_DATA TO EXAMINE:_
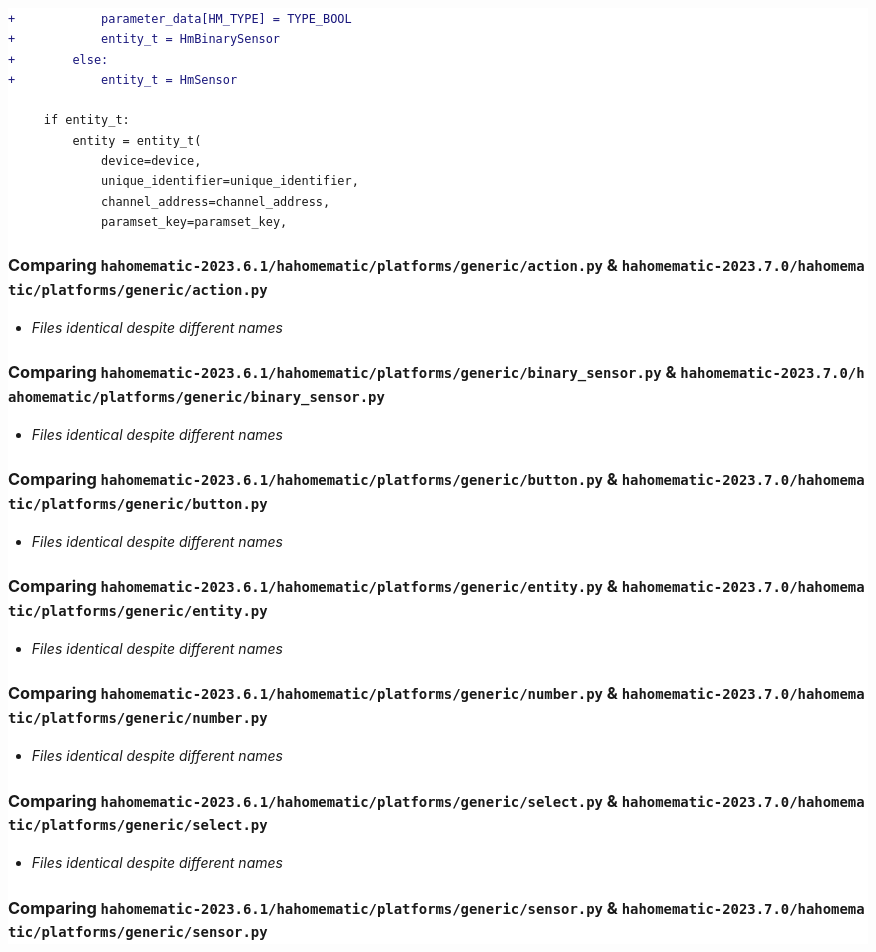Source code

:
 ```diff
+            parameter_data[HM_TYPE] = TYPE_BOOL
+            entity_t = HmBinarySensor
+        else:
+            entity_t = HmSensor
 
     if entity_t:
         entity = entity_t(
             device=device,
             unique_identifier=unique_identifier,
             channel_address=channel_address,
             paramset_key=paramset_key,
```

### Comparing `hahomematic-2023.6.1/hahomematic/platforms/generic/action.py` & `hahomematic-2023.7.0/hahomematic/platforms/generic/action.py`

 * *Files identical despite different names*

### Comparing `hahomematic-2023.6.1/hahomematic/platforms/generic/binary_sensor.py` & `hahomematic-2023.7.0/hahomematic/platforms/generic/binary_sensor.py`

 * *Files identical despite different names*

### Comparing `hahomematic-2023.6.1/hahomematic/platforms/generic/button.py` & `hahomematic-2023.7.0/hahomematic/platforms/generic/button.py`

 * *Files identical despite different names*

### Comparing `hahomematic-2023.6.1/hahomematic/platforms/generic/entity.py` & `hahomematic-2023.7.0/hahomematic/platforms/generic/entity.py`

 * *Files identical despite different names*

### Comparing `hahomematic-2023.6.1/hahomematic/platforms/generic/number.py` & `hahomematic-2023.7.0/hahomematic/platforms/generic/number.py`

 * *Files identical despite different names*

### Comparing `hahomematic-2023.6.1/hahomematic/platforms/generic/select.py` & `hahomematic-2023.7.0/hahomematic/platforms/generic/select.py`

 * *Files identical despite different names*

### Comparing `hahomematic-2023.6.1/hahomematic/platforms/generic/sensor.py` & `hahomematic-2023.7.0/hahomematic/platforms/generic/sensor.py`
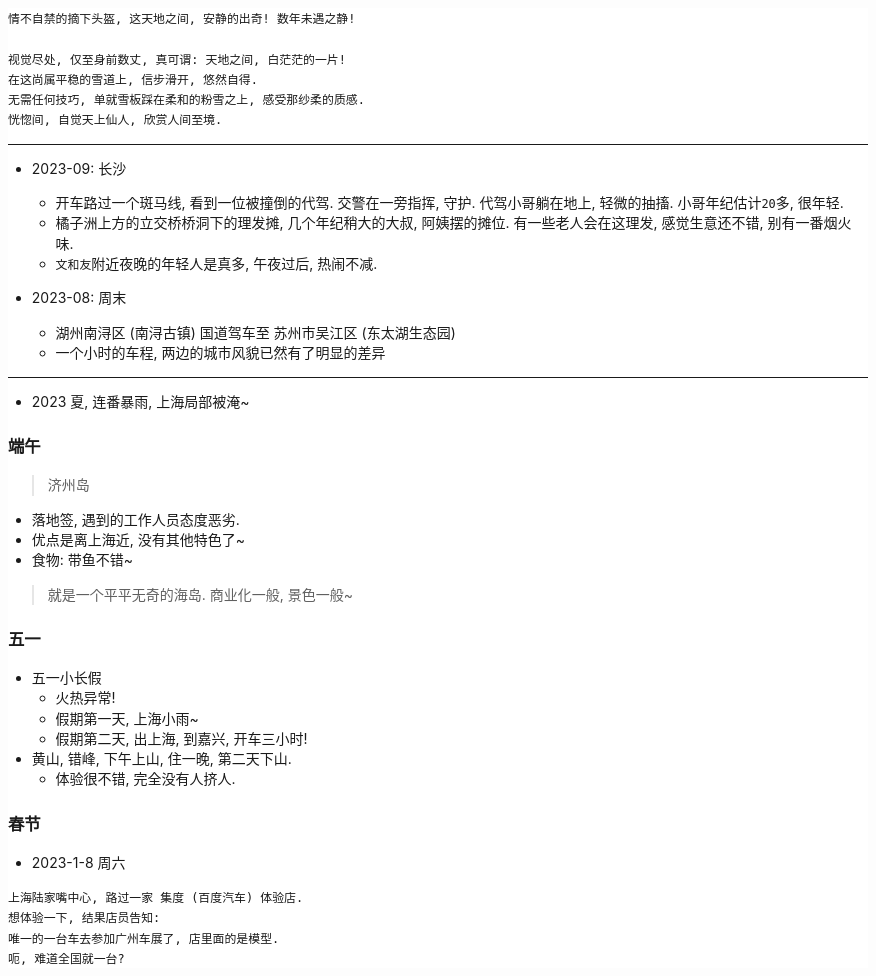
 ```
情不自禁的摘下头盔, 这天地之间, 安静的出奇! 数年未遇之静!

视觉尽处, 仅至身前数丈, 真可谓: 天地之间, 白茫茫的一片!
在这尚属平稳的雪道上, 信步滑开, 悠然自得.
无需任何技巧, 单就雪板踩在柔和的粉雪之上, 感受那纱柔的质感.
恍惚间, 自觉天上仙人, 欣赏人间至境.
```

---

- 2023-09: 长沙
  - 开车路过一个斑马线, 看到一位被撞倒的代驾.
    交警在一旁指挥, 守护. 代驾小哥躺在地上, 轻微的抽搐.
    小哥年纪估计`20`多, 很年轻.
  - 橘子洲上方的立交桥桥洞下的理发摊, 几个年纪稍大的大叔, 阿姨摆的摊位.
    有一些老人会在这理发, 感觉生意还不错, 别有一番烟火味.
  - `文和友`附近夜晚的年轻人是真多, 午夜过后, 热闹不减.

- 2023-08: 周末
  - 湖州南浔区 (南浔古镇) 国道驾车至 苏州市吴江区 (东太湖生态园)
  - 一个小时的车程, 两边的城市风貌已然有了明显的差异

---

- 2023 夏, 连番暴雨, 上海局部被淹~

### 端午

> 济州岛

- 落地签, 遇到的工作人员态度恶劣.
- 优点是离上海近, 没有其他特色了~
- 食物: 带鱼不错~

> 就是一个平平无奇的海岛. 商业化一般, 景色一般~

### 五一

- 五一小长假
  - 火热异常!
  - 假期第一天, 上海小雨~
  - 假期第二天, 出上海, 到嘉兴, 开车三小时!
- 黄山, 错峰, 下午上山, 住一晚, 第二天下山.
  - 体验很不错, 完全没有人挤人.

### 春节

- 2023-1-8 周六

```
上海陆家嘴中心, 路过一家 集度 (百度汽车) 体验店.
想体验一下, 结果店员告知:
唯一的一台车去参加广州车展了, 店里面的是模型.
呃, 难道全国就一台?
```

_WHAT TO PRODUCE:_ Search the records line by line for the word "generic" and copy every line where it appears.

_EXERCISE ANSWER:_
### Comparing `hahomematic-2023.6.1/hahomematic/platforms/generic/action.py` & `hahomematic-2023.7.0/hahomematic/platforms/generic/action.py`
### Comparing `hahomematic-2023.6.1/hahomematic/platforms/generic/binary_sensor.py` & `hahomematic-2023.7.0/hahomematic/platforms/generic/binary_sensor.py`
### Comparing `hahomematic-2023.6.1/hahomematic/platforms/generic/button.py` & `hahomematic-2023.7.0/hahomematic/platforms/generic/button.py`
### Comparing `hahomematic-2023.6.1/hahomematic/platforms/generic/entity.py` & `hahomematic-2023.7.0/hahomematic/platforms/generic/entity.py`
### Comparing `hahomematic-2023.6.1/hahomematic/platforms/generic/number.py` & `hahomematic-2023.7.0/hahomematic/platforms/generic/number.py`
### Comparing `hahomematic-2023.6.1/hahomematic/platforms/generic/select.py` & `hahomematic-2023.7.0/hahomematic/platforms/generic/select.py`
### Comparing `hahomematic-2023.6.1/hahomematic/platforms/generic/sensor.py` & `hahomematic-2023.7.0/hahomematic/platforms/generic/sensor.py`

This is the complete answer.